Est-il possible d'orienter l'éducation d'un jeune enfant pour l'aider à échapper à dukkha tout au long de sa vie ?voir le texte complet de la question
Réponse :Texte complet de la questionIl me semble que la question que vous posez devrait peut-être reformulée. Dukkha existe (c'est la première noble vérité), dukkha cesse quand l'attachement cesse (c'est la troisième noble vérité). La voie (la quatrième noble vérité) ne consiste pas tant à "échapper" (une fois de plus on retrouve cette terminologie, d'échappement, de soustraction) à dukkha, mais de faire en sorte que dukkha ne trouve plus les moyens de s'exercer sur le sujet. Il est question que le sujet ne coopère plus avec dukkha pour que celle-ci se répande, se développe, se répète et s'installe. Si le sujet ne lui prête plus main forte, dukkha n'a plus de terrain où se réaliser.

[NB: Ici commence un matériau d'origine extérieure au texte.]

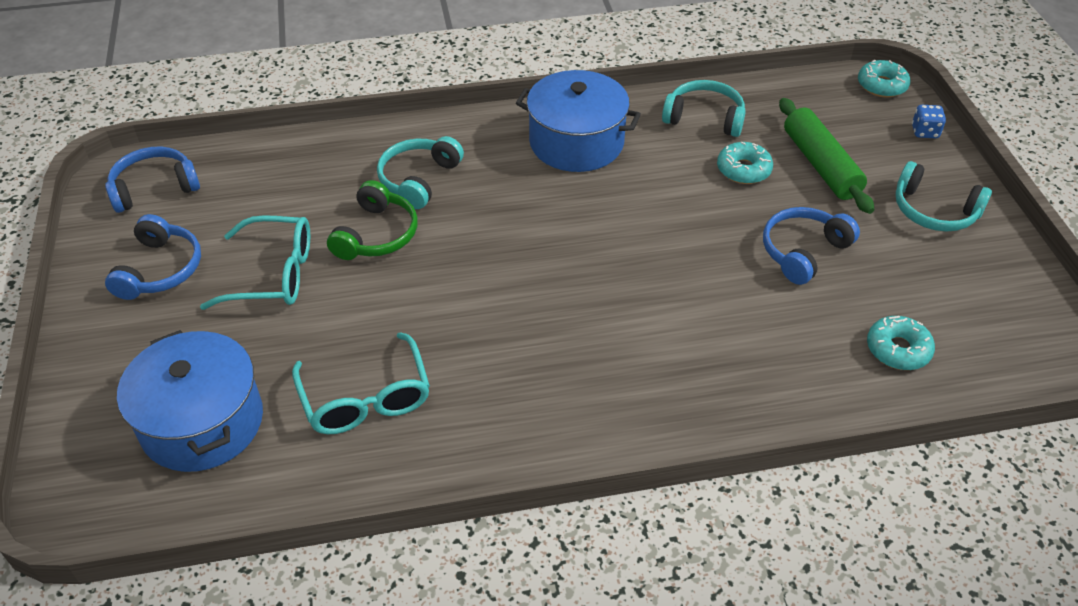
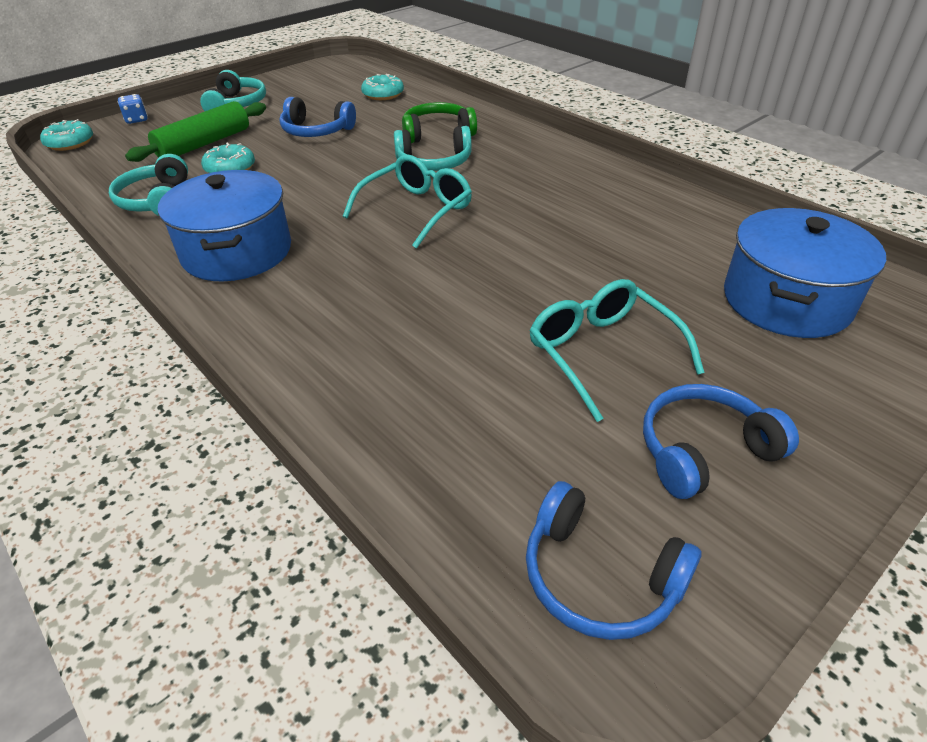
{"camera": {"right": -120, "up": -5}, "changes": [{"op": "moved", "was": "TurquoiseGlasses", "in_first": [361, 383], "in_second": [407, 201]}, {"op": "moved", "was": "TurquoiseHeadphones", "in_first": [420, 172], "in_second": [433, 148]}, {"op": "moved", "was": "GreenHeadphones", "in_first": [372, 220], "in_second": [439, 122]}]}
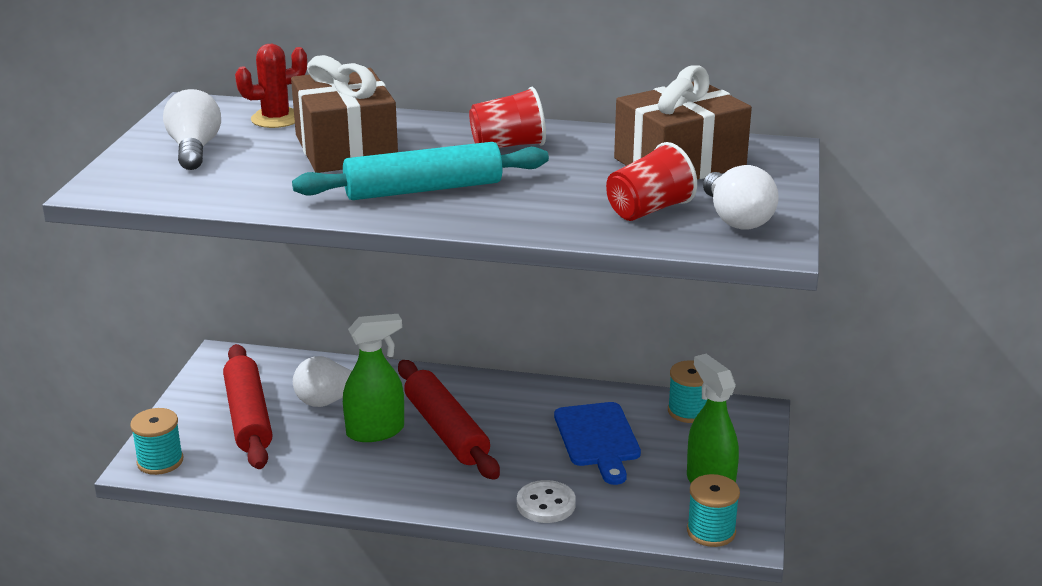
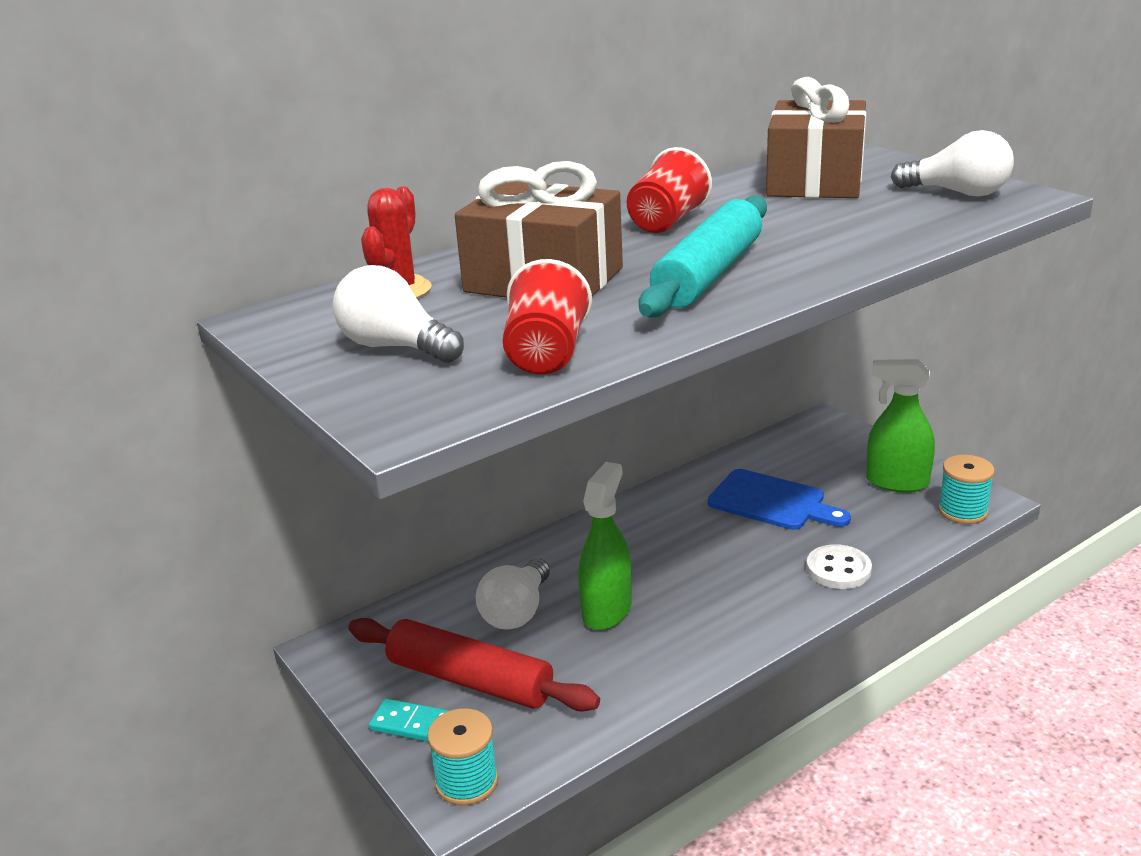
{"camera": {"right": -45, "up": 0}, "changes": [{"op": "added", "now": "TurquoiseDomino", "in_second": [409, 720]}, {"op": "moved", "was": "RedCup", "in_first": [651, 181], "in_second": [547, 316]}, {"op": "removed", "was": "RedRollingPin", "in_first": [449, 420]}, {"op": "removed", "was": "TurquoiseSpool", "in_first": [687, 391]}]}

Si je reviens à cette introduction, c'est parce que je voulais commencer par vous dire qu'il n'est pas question d'échapper à dukkha aussi longtemps que le sujet tel qu'il est habituellement défini dans les sociétés occidentales existe. Pour continuer dans cette idée (même si j'ai bien compris que vous vouliez dire "ne pas prêter main forte à dukkha") il apparaît impossible à un jeune enfant d'échapper à dukkha. Ce très jeune enfant dont vous parlez est d'emblée plongé dans dukkha, en quittant le ventre de sa mère, en ressentant l'acidité de son estomac qui le pousse à réclamer sa nourriture, en étant séparé de sa mère, en étant sevré Durant toute cette période ces occasions de dukkha sont innombrables. Il n'est pas possible de l'y soustraire. C'est d'ailleurs pour cela que l'enfant a besoin d'être entouré, soutenu et guidé dans une démarche de temporisation et normalisation de ces événements. Dans la phase infantile, l'attachement n'est pas toujours aussi clairement identifiable de dukkha que dukkha primaire. En outre, l'attachement ne doit pas forcément être mise en cause, car la construction d'une individualité, d'une identité requièrent l'appropriation, l'agrégation, l'association et l'attachement. Ce n'est qu'une fois que ces phases sont dépassées que l'on peut envisager de mettre en cause l'attachement, de la même manière que l'on enlève les tuteurs aux arbres une fois ceux-ci développés. Par exemple, en Thaïlande, c'est vers 18 20 ans que les jeunes hommes quittent leur famille pour se retirer durant quelques mois dans un temple bouddhique. A ce sujet, j'ai souvent trouvé que la démarche bouddhique posait des problématiques comparables à celles dont on parle en Europe comme étant la crise de l'adolescence où une fois acquis la maîtrise de l'appareil percepto-sensoriel et la personnalité, l'adolescent en perçoit intuitivement l'incommensurable vacuité et les limites.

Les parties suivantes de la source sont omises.